From Ohio.com’s Bob Downing:

But why the problem spiked in Ohio this year remains a mystery and why the algae bloomed on some lakes and not others is unclear.

Ohio scrambled to react to the unanticipated spread of algal toxins. It also had to create testing protocols and standards and to find the money to deal with the new health-environmental threat. Four state agencies were involved: Health, the Environmental Protection Agency, Natural Resources and Agriculture.

Reactive approach

”It’s been an unusual year for Ohio, a watershed event year and a very stressful year,” said Mike Shelton of Natural Resources. ”It was frenetic . . . and we were often in a reactive mode.”

The system that was quickly put together — including a three-tiered warning system to protect the public — worked pretty well. But some changes are likely for next year, after the state agencies review what happened this year.

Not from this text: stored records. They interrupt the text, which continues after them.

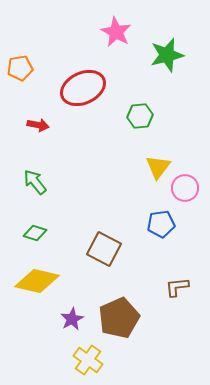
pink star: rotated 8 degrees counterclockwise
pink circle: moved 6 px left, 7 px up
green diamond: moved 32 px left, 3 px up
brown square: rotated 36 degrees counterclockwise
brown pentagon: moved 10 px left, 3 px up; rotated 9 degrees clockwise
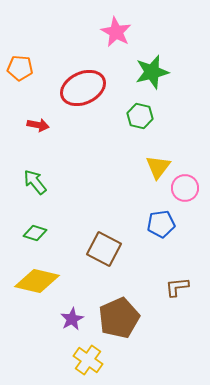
green star: moved 15 px left, 17 px down
orange pentagon: rotated 15 degrees clockwise
green hexagon: rotated 20 degrees clockwise
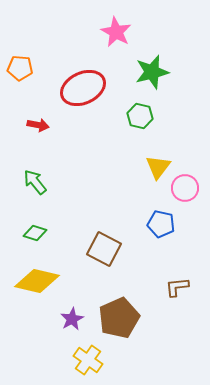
blue pentagon: rotated 20 degrees clockwise
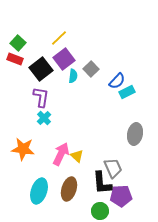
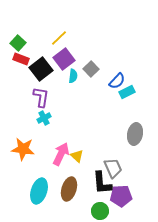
red rectangle: moved 6 px right
cyan cross: rotated 16 degrees clockwise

Dealing with the problem this year cost cash-strapped Ohio $190,000 for toxin tests. That doesn’t include the hours worked by state employees.

No one knows what triggered this year’s heavy blooms, but Ohio may have faced ”a perfect storm,” said Linda Merchant-Masonbrink of the Ohio EPA, the state’s point person on the algae.

Weather probably contributed. A rainy spring in northwestern Ohio contributed to the Lake Erie problems by washing high levels of dissolved phosphorus into the lake and triggering sewer overflows in Toledo and Detroit. Water temperatures were also warmer than usual in the spring. Summer temperatures were steaming.

There is another possibility: Ohio may have been hit especially hard this year because of state agencies expanding their search and finding the toxins more often, experts said.

Regardless, what happened in Ohio last summer may be a harbinger of what’s to come, and algal toxins are likely to become a recurring summer problem, says a national expert on the emerging issue that’s called harmful algal blooms.

”It’s not going to go away,” said Wayne Carmichael, an emeritus biology professor at Ohio’s Wright State University, ”It’s going to be more of a regular occurrence. . . . It’s something to which we need to pay more attention.”

He predicted that algae testing, monitoring and warnings will be a regular health-management step in the near future, much like the way health agencies check swimming beaches for E. coli bacteria and drinking water for safety standards.

He warned that algal blooms are a problem with no easy answers.

The major contributor to the growth of algae that can create such toxins is phosphorus from animal manure, farm runoff and lawn fertilizers, and reducing those pollution sources won’t be easy, said Dr. David Baker of Heidelberg University’s National Center for Water Quality Research in Tiffin.